- Task requirements -
Down to the last line of the listing, starting at the one with "right elbow: (1008, 703)", retype each line exactly. Do not copy the pictures.
=== Data section ===
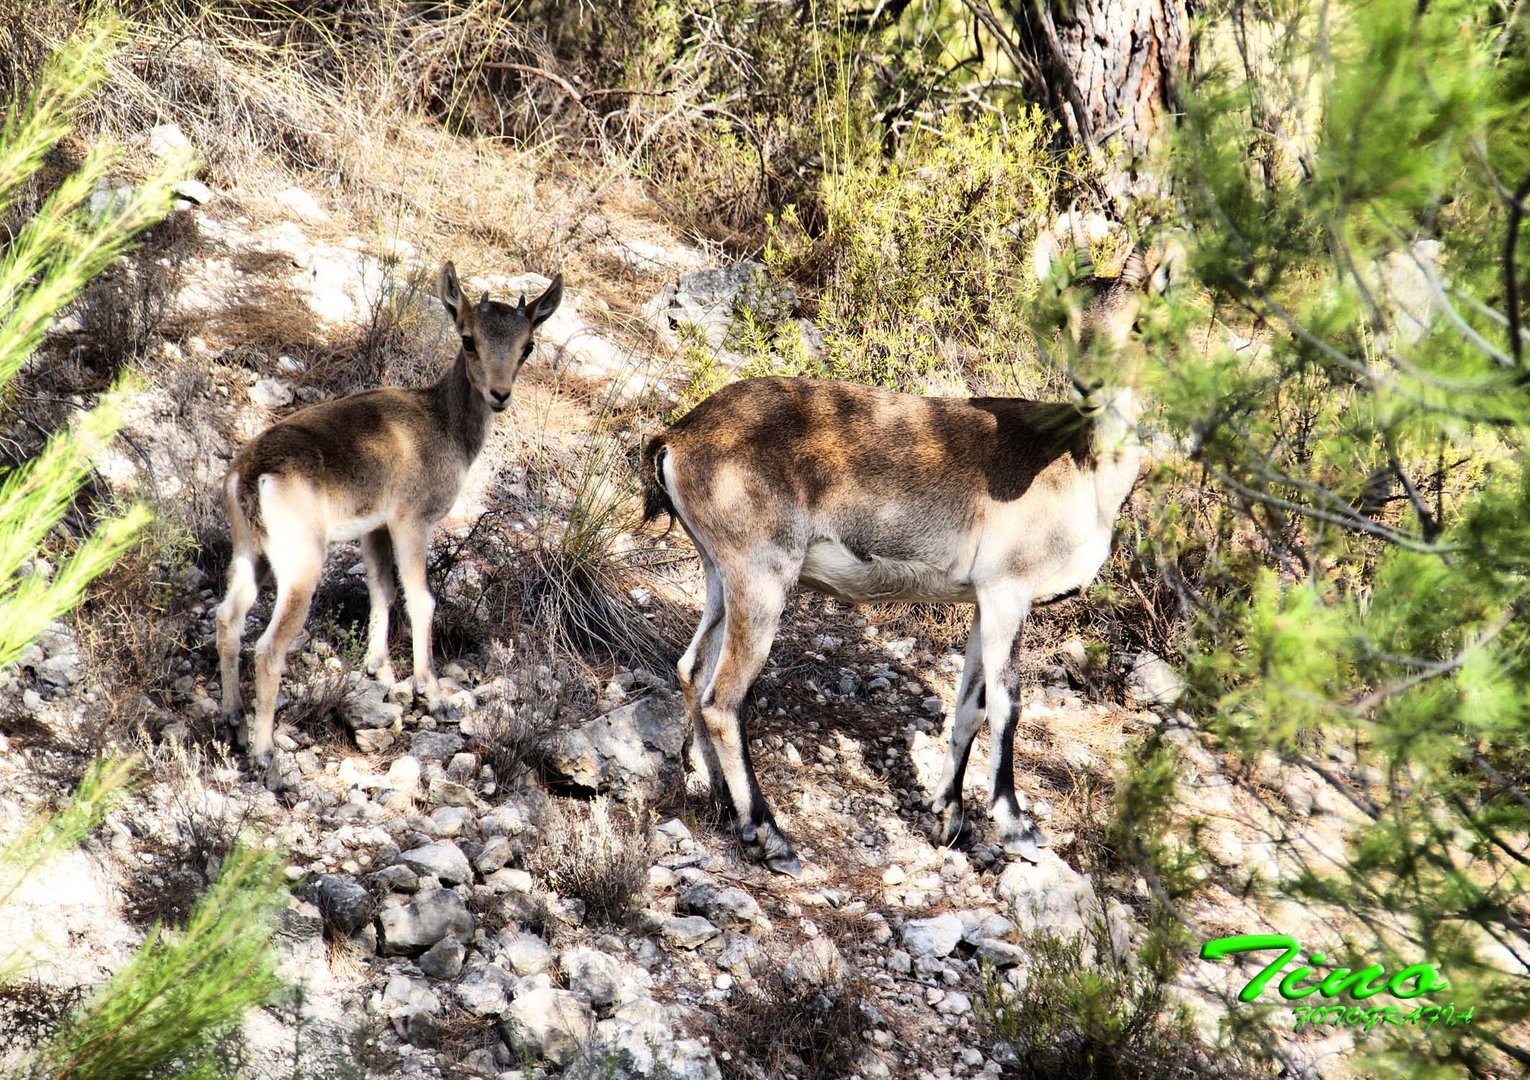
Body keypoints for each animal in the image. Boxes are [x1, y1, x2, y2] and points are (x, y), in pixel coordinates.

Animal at [215, 260, 563, 764]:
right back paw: (264, 752)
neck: (444, 424)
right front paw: (430, 692)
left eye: (528, 345)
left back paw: (232, 719)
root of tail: (251, 476)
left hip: (249, 553)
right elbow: (420, 599)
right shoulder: (411, 522)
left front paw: (378, 669)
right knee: (268, 647)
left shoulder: (374, 527)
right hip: (302, 563)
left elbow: (381, 588)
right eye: (468, 338)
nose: (500, 394)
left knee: (227, 618)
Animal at [636, 253, 1150, 875]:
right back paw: (769, 833)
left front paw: (947, 819)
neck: (1081, 467)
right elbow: (1008, 703)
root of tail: (679, 436)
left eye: (1140, 324)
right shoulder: (1008, 593)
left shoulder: (981, 602)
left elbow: (969, 706)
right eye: (1067, 321)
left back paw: (716, 796)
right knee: (723, 697)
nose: (1091, 385)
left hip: (721, 573)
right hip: (762, 578)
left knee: (692, 669)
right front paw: (1016, 827)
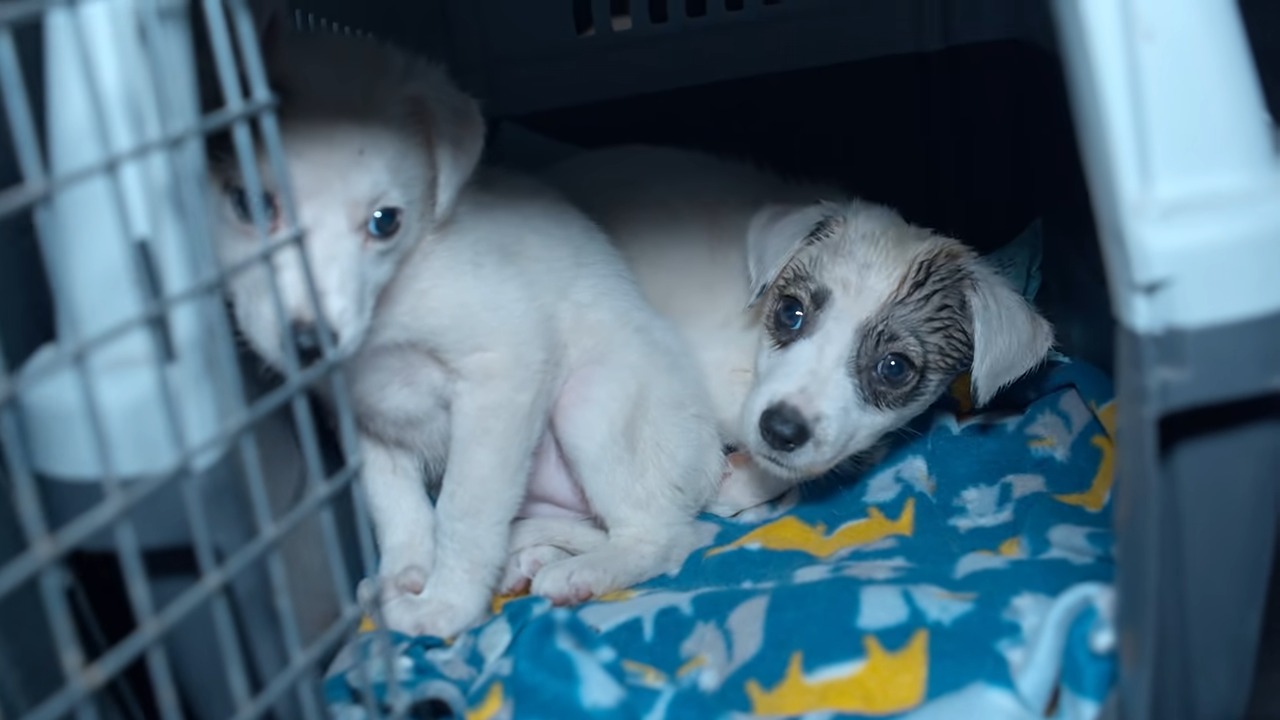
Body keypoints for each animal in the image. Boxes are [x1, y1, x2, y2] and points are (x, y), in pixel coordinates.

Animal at [213, 36, 727, 635]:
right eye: (249, 204)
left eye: (384, 221)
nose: (307, 343)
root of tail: (713, 460)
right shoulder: (364, 419)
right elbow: (397, 507)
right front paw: (405, 575)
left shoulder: (504, 371)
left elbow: (463, 510)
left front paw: (445, 605)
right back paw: (526, 560)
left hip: (590, 405)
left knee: (670, 536)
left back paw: (587, 572)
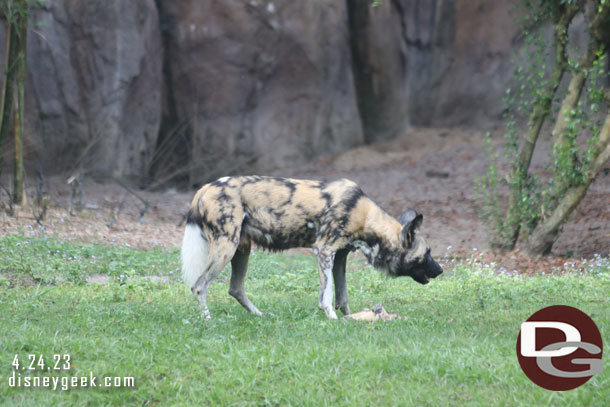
===
- Answer section -
right elbow: (1008, 703)
root of tail: (679, 436)
left eye: (1140, 324)
right shoulder: (1008, 593)
left shoulder: (981, 602)
left elbow: (969, 706)
right eye: (1067, 321)
left back paw: (716, 796)
right knee: (723, 697)
nose: (1091, 385)
left hip: (721, 573)
right hip: (762, 578)
left knee: (692, 669)
right front paw: (1016, 827)
Body keypoints for each animal in the image. Boxes are [x1, y1, x2, y2] and points are (x, y), in pixel coordinates.

Animal at [213, 36, 727, 635]:
right eye: (249, 204)
left eye: (384, 221)
nose: (307, 343)
root of tail: (713, 460)
right shoulder: (364, 419)
right elbow: (397, 507)
right front paw: (405, 575)
left shoulder: (504, 371)
left elbow: (463, 510)
left front paw: (445, 605)
right back paw: (526, 560)
left hip: (590, 405)
left knee: (670, 536)
left back paw: (587, 572)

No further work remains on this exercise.